Sometimes someone else's thinking is so unlike your own that it throws you for a moment.
I have been working on this Kickstarter campaign ("Oh, what's that, Lori? You have a Kickstarter project? You should have said something! " said absolutely nobody at all.) While remaining optimistic, I have been prepared for the possibility that it will not reach its funding goal, and therefore fail, Kickstarter being an all-or-nothing deal. Since the project - to convert all my ^10 reduction soda glazes to ^6 reduction soda, hopefully seamlessly - is a really good idea, I plan to make it happen one way or another; which means thinking about how I will fund all those unprofitable test firings and glaze ingredients. How exactly that will happen is not what I am here to write about today.

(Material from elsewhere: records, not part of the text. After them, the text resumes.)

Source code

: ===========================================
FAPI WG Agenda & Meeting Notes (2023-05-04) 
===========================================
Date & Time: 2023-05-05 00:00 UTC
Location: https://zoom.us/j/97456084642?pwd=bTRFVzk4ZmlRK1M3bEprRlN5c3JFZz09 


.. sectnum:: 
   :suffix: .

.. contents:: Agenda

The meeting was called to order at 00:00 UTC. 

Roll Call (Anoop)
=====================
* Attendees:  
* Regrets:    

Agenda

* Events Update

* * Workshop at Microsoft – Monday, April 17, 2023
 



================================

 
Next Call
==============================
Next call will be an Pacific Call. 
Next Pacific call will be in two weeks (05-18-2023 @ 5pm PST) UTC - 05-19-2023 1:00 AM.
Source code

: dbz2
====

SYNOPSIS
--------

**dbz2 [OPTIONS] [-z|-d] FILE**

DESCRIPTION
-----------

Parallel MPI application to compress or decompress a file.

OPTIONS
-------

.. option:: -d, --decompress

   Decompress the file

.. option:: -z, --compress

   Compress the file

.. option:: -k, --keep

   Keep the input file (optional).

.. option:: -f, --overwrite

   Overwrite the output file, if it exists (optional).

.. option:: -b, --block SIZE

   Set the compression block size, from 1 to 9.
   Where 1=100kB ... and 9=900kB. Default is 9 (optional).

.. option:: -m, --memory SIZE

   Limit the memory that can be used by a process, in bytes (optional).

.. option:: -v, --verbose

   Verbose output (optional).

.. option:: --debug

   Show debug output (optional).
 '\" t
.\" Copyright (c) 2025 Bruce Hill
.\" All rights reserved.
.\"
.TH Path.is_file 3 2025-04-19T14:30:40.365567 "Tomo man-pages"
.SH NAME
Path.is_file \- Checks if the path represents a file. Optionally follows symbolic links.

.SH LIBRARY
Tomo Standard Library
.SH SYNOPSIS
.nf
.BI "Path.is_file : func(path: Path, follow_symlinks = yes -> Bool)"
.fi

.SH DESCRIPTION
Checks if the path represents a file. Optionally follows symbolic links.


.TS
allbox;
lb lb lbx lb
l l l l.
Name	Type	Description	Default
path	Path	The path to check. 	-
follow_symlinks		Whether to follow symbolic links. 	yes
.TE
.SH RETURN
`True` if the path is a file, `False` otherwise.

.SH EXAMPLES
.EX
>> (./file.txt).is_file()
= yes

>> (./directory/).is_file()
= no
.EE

Instead, my mind got hung up on something a friend (let's call him Mr. Business Guy) said to me when I mentioned this to him. He shook his head vehemently and said, "No. Work without a net. If you build yourself a backdoor, you won't push as hard; you won't try every possible avenue, call in every favor, take every reasonable action to make it happen."
This struck me at first as sort of nuts; my approach has ever been to always, always have a back-up plan. Why deliberately allow your options to be only either full success or absolute failure? He really is better at business than I am, though, which shows in our circumstances, so I was not inclined to dismiss this advice out of hand. Was Mr. Business Guy right? Do my Plans B hold me back? I think of the years I worked part time at an office job, unable to commit fully to the world of conventional work or to my true calling. Should I have made the leap years before, and let my terror of being homeless provide the impetus to success?
Maybe, if money was the sole bottom line. This is often how I come down on issues regarding business practices for artists. If would be so much easier if all we wanted was to make money. Easier, but so much duller. We serve dual bottom lines: money, as in, enough to live on; and our aesthetic: that which makes us artists in the first place. Having no financial plan b might have pushed me harder to sell pots; and it might have forced me to sacrifice the aesthetic bottom line.
The campaign is at 71% funding, with 10 days to go. There is reason to be optimistic, so maybe all this fretting over Plan B will be unnecessary. However, more generally, as an approach to business, to life, to accomplishing anything, I'm still on Team Back-up Plan.